Note that gain is expressed in dB where 0dB means a maximum amplitude sine wave. Most of the time these gains will be negative between 0 and -90dB.

Resonance Examples

For the following examples simply run demosoftcast.

Here is an example of a single exponentially decaying sine wave:

/voices/0/tp/resonances 440.0 -6.0 2.0
/voices/0/tm/goto 0.0

It doesn't take many of these resonances to make interesting sounds. Here are six obtained by analyzing a recording of a marimba:

/voices/0/tp/resonances 54.806 -44.21311 1.11059 131.292 -16.43748 0.77083 394.547 -36.65619 0.42492 526.121 -26.90901 3.03617 653.126 -34.51409 5.84818 1571.813 -11.19356 11.46624
/voices/0/tm/goto 0.0

You can change the damping by adjusting the time machine's rate parameter:

/voices/0/tm/rate 2.0
/voices/0/tm/start 0.0

/voices/0/tm/rate 0.4
/voices/0/tm/start 0.0

/voices/0/tm/rate 1.0
/voices/0/tm/start 0.0

A sine wave reference:

/voices/0/tp/tone_bank 440.0 -6.0

Stop the reference:

/voices/0/tp/resonances 440.0 -6.0 2.0
/voices/0/tm/goto 0.0
/voices/0/tm/rate 1.0

Shepard Tones

Shepard tones are special tones that "wrap around" to the exact same tone when played an octave higher or lower. For example, if you play an ascending chromatic scale with a Shepard Tone, each note will sound a half step higher than the previous note, but the last note will sound exactly the same as the first note.

Thus, the fundamental frequency given as the argument to the shepard_freq message has an arbitrary octave; for example, any of the frequencies 12.5, 25, 50, 100, 200, 400, 800, 1600, or even 0.09765625 or 107374182400 would produce exactly the same tone.

Shepard tones consist of a series of octave-spaced partials (not the usual harmonic series, but rather the 1st, 2nd, 4th, 8th, 16th, 32nd... partials) whose amplitudes are determined by a bell-shaped curve. (Actually, in this interpretation, the amplitudes of the partials are determined by a hack that doesn't really make a bell curve. We're thinking about improving this and also giving the user some control over the shape of this spectral envelope.) This series of partials goes all the way from the lower limits of human hearing (around 20 Hz) to the Nyquist frequency.

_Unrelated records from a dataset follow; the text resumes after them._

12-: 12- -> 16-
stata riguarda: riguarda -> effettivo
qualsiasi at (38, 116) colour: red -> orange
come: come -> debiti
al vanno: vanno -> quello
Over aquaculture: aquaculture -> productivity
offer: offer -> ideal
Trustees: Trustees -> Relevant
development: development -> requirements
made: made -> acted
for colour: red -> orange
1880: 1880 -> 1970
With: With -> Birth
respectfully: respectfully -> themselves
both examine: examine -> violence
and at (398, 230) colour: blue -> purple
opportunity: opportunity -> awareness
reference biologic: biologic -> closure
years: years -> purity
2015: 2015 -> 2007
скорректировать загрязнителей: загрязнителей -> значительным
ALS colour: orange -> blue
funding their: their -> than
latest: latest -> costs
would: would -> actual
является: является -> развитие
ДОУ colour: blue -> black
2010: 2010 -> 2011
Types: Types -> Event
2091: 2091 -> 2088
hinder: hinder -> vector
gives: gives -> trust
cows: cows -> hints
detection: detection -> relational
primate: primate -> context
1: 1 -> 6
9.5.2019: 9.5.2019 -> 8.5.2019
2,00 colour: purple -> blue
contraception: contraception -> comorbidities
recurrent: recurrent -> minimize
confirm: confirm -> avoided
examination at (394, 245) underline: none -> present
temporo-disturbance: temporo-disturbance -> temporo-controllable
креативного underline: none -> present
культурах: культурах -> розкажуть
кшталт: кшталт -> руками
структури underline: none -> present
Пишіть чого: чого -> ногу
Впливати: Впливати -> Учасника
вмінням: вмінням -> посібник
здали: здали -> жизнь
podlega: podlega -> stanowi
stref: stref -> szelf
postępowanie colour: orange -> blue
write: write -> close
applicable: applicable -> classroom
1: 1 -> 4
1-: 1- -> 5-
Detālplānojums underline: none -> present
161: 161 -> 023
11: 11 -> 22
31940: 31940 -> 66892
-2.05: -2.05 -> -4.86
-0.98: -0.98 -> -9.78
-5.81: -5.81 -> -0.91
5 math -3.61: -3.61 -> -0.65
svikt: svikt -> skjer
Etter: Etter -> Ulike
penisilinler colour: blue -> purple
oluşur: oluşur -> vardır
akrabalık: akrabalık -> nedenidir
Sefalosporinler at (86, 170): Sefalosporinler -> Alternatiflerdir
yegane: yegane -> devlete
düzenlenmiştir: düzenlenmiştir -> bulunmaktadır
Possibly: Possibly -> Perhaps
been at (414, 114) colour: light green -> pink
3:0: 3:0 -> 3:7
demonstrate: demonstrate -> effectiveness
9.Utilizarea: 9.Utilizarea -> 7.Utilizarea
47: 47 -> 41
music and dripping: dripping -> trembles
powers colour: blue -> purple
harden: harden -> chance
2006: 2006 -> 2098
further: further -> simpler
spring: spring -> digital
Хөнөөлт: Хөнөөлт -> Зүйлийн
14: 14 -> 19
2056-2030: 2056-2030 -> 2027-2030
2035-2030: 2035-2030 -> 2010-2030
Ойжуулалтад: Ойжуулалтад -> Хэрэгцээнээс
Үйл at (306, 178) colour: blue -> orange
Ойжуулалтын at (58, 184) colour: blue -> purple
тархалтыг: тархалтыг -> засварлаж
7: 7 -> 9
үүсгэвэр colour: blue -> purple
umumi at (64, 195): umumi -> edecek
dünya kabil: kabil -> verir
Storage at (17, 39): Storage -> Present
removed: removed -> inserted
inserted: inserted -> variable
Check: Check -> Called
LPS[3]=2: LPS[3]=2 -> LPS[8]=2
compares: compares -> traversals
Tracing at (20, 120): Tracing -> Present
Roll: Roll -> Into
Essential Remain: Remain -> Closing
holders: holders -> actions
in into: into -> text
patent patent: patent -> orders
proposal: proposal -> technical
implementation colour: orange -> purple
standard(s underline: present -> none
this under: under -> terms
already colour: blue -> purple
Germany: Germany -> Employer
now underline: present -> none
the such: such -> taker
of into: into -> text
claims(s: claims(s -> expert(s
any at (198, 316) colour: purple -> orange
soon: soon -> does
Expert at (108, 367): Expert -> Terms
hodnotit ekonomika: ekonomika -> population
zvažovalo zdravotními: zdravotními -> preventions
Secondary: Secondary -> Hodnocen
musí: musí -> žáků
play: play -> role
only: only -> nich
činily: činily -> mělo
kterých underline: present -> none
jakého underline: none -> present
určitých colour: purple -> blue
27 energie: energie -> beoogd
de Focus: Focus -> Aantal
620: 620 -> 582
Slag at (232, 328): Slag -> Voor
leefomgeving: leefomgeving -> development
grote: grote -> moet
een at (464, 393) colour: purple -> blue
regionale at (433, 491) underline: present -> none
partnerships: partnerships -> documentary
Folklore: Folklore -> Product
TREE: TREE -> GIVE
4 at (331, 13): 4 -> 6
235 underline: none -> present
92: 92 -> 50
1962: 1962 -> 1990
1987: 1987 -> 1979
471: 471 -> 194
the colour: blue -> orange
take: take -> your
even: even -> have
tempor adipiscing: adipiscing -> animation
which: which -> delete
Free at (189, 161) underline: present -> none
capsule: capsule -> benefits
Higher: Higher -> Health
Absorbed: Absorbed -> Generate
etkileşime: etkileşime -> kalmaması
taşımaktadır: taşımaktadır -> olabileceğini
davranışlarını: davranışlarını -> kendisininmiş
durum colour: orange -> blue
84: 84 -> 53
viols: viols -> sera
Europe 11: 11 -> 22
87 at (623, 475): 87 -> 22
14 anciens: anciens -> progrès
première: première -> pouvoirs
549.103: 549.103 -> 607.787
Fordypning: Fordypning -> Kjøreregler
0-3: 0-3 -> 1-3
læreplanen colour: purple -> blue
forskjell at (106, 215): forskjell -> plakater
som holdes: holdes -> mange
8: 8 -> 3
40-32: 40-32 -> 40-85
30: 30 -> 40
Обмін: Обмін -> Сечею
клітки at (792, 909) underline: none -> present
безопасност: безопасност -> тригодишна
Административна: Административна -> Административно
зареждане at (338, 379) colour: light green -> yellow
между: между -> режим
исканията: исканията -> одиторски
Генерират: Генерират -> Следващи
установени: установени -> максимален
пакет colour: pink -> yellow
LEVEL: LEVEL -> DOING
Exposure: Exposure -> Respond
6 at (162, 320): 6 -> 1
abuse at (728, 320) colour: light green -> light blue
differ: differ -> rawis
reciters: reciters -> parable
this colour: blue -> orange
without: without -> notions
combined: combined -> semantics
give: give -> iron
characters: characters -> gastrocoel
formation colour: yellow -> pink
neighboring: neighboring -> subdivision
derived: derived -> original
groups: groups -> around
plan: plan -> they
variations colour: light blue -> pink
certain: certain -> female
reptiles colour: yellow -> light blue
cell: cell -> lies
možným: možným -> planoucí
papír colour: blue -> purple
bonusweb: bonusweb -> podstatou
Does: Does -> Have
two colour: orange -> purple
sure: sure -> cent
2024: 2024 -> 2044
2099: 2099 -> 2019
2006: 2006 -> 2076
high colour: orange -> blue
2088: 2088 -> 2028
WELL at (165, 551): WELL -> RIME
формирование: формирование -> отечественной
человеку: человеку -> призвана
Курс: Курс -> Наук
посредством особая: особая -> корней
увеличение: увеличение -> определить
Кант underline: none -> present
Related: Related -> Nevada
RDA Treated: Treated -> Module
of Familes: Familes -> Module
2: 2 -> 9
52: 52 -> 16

Parameters for Shepard Tone Timbral Prototypes

Message Argument(s) Type(s) Description

shepard_freq "Fundamental" Frequency (Hz) of Shepard Tone Float Sets the voice to play a Shepard Tone with the given frequency.

Neural Networks

CNMAT is researching uses of neural networks for additive synthesis control. In our current implementation, training a network is a separate phase from running it to produce sound data. Already-trained networks are compiled into a particular version of the synthesizer, and can be accessed by name as timbral prototypes. More information on networks is available if you're inside the CNMAT subdomain.

Parameters for Neural Network Timbral Prototypes

Message Argument(s) Type(s) Description

`set_net` Name of a neural net compiled into the synth String Sets the voice to use the given neural network as its timbral prototype.

`net_inputs` Values for input units of neural network, generally in the range 0 to 1. Floats The meanings of the input units vary for each network and depend on how the network was trained. Our current research thrust is for the net inputs to correspond to musically meaningful parameters like pitch, loudness, brightness, vowel, etc.

`net_pitch` Frequency (Hz) Float For nets that output a harmonic series, this parameter determines the frequencies.

Message	Argument(s)	Type(s)	Description
`timbre_index`	list of data file indices	Ints	Specifies a set of data file timbral prototypes to interpolate amongst.
`interpolation_weights`	list of interpolation weights from 0. to 1. These should normally add up to 1.0.	Floats	Specifies the weighting of each data file in the interpolation that produces the additive synthesis data for this voice. There should be as many weights as the number of prototypes the voice is set to.